Does anyone have any advice on this situation? Is my 65 year old mother with rheumatoid arthritis really going to end up in prison because of partly, her shortsightedness, but mostly the callousness of her employers and the inflexibility of the banks?


----------



## Stevesolar (Dec 21, 2012)

Hi,
As far as I know the payment of the EOSB is an obligatory part of the company’s responsibility when somebody leaves employment and there is no requirement for the employee to provide a bank clearance.
Your mothers bank situation is nothing to do with her employer.
It sounds like they are finding spurious excuses to wiggle out of paying what is owed.
Of course, once the bank sees a large amount entering the account - and if they suspect it is a final payment, they will often freeze the account if there are any liabilities.
Also, your mother must have known the UAE labour regulations and retirement age if she has lived here for so long - so the end of her employment should not come as any real surprise.
I would be surprised if it costs anything like $17,000 to send a cat home - more like 5000 AED max.
Cheers
Steve


----------



## InaRealBind (Jun 17, 2018)

Thanks for replying so quickly Steve.

Well, my mother didn't see this coming for one major reason: The retirement age was always flexible until now - she had colleagues who were renewed last year over the age of 65. She's known people continuing to work until 68 or more, which is what she planned on. Obviously the bank also understood it to be 68 because they loaned money to be paid off by then. It only changed in February and she didn't know about it until she requested an interview with the Director to explain why she had been let go. He also seemed perplexed by why she wasn't informed earlier...

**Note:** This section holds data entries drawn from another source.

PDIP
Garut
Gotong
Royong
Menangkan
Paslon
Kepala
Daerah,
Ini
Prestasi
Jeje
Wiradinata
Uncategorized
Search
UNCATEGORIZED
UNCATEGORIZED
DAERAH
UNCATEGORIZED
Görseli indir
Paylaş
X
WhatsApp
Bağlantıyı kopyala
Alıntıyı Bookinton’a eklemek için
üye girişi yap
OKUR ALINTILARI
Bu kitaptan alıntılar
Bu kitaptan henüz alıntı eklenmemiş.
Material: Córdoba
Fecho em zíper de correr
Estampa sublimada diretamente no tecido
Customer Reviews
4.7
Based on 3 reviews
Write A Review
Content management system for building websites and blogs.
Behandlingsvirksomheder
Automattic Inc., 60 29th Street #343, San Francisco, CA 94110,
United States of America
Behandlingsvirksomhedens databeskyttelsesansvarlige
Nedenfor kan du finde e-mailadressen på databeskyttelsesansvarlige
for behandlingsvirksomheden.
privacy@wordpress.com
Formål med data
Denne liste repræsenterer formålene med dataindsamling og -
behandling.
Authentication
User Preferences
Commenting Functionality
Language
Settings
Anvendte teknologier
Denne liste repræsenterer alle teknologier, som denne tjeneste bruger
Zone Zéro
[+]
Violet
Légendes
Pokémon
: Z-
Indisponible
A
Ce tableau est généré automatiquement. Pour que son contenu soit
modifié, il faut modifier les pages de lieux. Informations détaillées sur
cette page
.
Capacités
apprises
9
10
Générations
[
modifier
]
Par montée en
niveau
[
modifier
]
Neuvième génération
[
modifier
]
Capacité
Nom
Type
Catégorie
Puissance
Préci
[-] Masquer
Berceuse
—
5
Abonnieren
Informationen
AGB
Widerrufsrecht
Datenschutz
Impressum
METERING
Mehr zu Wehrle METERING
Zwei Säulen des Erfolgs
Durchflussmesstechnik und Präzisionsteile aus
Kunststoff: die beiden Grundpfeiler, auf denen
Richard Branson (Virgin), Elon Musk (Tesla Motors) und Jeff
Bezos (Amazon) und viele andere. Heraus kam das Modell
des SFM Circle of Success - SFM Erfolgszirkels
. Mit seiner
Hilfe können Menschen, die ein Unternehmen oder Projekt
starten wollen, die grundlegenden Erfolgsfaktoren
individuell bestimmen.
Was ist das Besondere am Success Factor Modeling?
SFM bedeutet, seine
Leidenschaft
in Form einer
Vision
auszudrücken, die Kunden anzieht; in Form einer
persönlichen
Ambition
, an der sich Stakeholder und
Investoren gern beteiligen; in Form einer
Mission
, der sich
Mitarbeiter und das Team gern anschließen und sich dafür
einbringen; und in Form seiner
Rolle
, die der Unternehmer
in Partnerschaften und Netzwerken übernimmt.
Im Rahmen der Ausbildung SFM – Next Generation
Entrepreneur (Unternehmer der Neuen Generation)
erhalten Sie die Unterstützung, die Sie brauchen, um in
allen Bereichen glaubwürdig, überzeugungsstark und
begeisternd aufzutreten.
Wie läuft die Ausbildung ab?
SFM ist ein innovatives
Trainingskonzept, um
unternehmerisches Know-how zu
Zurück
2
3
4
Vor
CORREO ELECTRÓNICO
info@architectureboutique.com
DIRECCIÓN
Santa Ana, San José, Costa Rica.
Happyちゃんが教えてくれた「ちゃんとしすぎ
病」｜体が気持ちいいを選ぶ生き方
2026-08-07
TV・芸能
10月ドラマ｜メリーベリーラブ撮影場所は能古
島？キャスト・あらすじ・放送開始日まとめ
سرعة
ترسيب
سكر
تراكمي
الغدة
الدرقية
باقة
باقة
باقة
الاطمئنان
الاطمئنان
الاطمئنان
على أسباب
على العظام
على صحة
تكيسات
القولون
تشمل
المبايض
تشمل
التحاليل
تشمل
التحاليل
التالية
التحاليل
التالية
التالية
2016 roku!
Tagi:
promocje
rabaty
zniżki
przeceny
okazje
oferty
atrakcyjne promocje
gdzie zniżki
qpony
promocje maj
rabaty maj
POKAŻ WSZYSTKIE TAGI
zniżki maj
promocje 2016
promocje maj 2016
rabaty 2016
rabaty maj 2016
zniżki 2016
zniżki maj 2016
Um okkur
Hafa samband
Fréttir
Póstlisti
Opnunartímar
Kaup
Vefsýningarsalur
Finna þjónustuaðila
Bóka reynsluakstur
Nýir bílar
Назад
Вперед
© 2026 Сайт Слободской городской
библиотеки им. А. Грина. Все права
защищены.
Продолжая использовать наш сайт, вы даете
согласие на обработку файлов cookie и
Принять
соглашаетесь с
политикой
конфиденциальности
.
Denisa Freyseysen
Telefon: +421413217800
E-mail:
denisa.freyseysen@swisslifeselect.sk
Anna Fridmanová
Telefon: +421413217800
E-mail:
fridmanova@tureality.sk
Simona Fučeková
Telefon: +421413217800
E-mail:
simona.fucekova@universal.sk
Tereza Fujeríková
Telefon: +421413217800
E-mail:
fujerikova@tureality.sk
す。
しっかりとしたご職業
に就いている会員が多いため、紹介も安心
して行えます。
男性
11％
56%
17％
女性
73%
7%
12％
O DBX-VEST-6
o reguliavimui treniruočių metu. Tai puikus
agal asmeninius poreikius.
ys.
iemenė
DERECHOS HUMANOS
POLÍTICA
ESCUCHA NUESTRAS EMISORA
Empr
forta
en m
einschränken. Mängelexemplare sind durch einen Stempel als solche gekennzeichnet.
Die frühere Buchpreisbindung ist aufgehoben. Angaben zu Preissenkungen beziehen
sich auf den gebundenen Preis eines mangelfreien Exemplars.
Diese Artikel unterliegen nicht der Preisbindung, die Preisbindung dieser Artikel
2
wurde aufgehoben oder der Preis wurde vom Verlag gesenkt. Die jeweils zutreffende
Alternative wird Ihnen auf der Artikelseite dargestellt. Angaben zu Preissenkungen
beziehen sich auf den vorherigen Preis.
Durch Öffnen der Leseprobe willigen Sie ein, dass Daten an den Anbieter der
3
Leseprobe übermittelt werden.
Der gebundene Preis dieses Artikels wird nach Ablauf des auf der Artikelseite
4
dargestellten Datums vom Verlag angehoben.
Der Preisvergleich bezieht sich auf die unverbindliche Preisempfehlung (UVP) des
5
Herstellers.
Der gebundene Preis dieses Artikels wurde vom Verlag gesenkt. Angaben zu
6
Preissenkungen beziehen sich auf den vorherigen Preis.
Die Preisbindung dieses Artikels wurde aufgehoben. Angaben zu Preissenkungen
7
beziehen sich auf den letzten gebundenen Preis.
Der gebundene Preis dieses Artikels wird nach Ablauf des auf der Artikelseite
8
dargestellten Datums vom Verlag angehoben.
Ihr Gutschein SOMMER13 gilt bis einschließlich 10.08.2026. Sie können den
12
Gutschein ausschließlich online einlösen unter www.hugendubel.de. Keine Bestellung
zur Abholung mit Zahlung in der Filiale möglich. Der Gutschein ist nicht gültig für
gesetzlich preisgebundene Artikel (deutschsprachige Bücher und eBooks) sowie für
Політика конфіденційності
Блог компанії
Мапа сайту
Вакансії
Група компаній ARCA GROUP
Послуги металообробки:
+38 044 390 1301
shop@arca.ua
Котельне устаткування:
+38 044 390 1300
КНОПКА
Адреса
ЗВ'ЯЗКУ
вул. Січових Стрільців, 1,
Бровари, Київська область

Also, at her work, she has always understood that EOSB only comes after bank clearance - she will certainly make a query about it, but that's the way it's been in the past. Now that I have looked through the Labor Law it seems you are right that they have no right to withhold her EOSB - thank you for pointing that out!

As for the cats, I have a quote of dhs17,000 for one cat to Australasia. It's very expensive. Shopping around might bring it down a few thousand, but not much more. 

Thank you so much for your reply and not being too judgemental - I appreciate it


----------



## sandypool (Sep 12, 2009)

There are some alrge companies mine included that won't release an EOSB to an overseas account without clearance from the UAE bank associated with pay. But if she asks for the EOSB to be paid into her UAE account I cannot see any reason to refuse. Plus she can then arrange the transfer home of any excess at a rate she can shop for. 

For the cat can I suggest Pets Go Global at the German vets in Khalifa City A... I have had many friends use them and I'd be surprised if 17k USD is the best they could do. Humans after all pay a lot less.

As for the retirement age we too have some chaps that were retained after 65 for their experience in a particular field but it isn't the norm ...I'm surprised then bank lent with those terms. 

Good luck.


----------